In this environment of rapid prototyping and releasing, companies can miss out on solving common problems, like actively bringing together the team working on AI and the team putting it into a functional, consumer-facing AI product. This is also where many teams fail to go beyond product, design and engineering to loop in other stakeholders like those responsible for assessing possible risks and compliance issues, said Fahad Osmani, VP of AI/ML, data and software experience design at Capital One. 

More worryingly, in the rare case when they bring teams together, each department may over-optimize at their respective function level, without considering the ecosystem as a whole.

Collaborate across functions to solve these gaps

While the number one thing to do would be to bring different teams together and leverage the “village,” Rocca pointed out that organizations should keep a hard stance on prioritizing what’s important for customers while continuing to learn and iterate on their AI products. She highlighted that at Slack, the general expectation was the launch of an AI chatbot on the platform.
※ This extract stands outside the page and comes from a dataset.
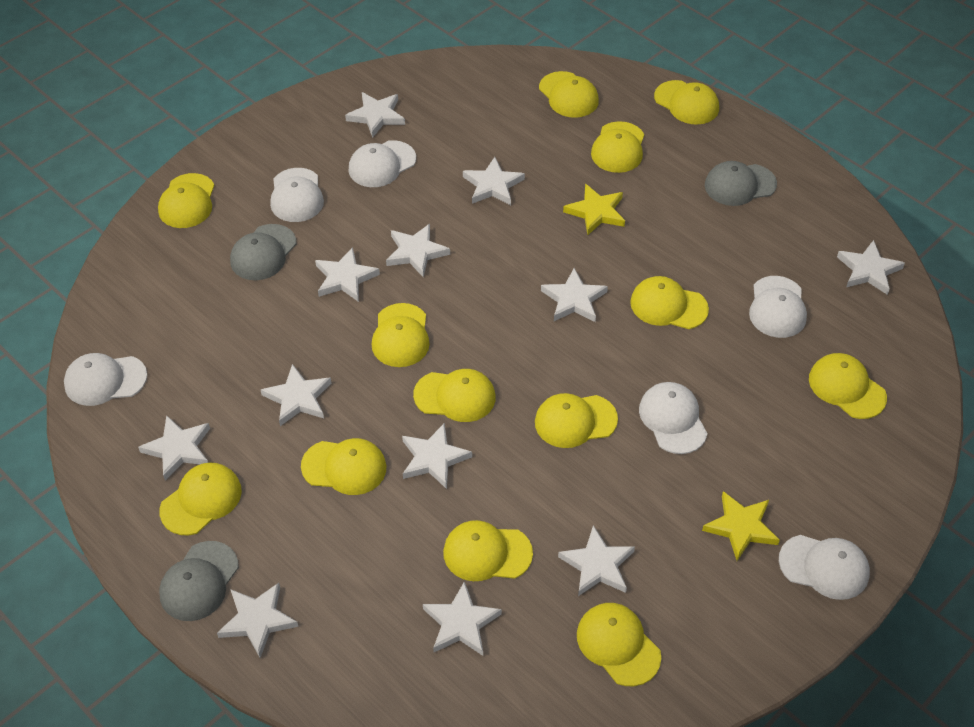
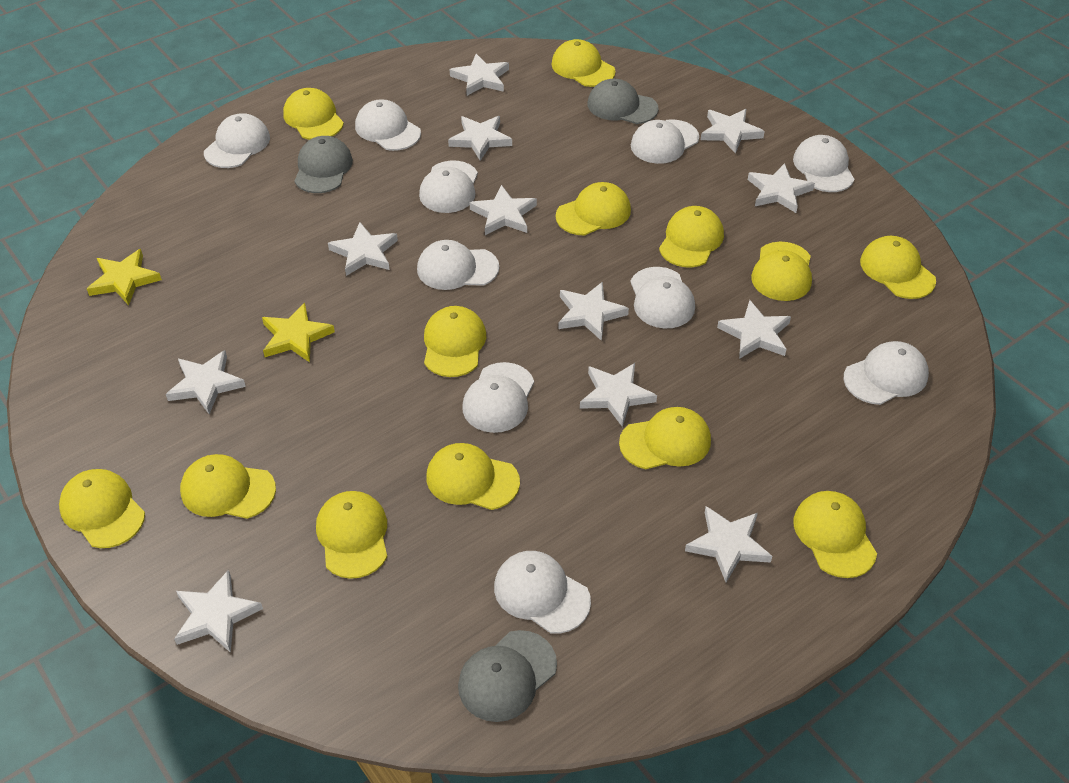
white cap: [64,353,147,406] [270,168,324,222] [348,140,416,187] [639,382,708,454] [749,276,807,338] [779,535,870,600] = 6 -> [204,113,270,168] [355,99,421,151] [417,240,499,290] [419,161,478,213] [462,362,534,433] [494,551,591,634] [630,267,695,329] [631,119,699,164] [793,135,854,192] [844,341,929,405] = 10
However, the company went in a different direction with gen AI features focusing on user needs.

“We took a step back and thought about the top user problems in Slack such as information overload and difficulty in finding things,” she noted. “So, we started with things like AI-powered search, summarizing your channels and giving you recaps of channels that maybe you don’t need to read every day.”

Osmani and Agarwal also suggested the same strategy of cross-functional collaboration and problem discovery. They said folks in different roles should work together as a team and triangulate feedback from all possible sources, including A/B testing and telemetry from tools, to understand the users’ context and problem before jumping to development and deployment.

“Engaging roles early on will yield surprising insights, as opposed to if you just go about trying to build a business case first, or proof of technology first,” Osmani noted. “I found much better results if all three parties are in the room from the beginning, from problem definition all the way to concept and usability testing.”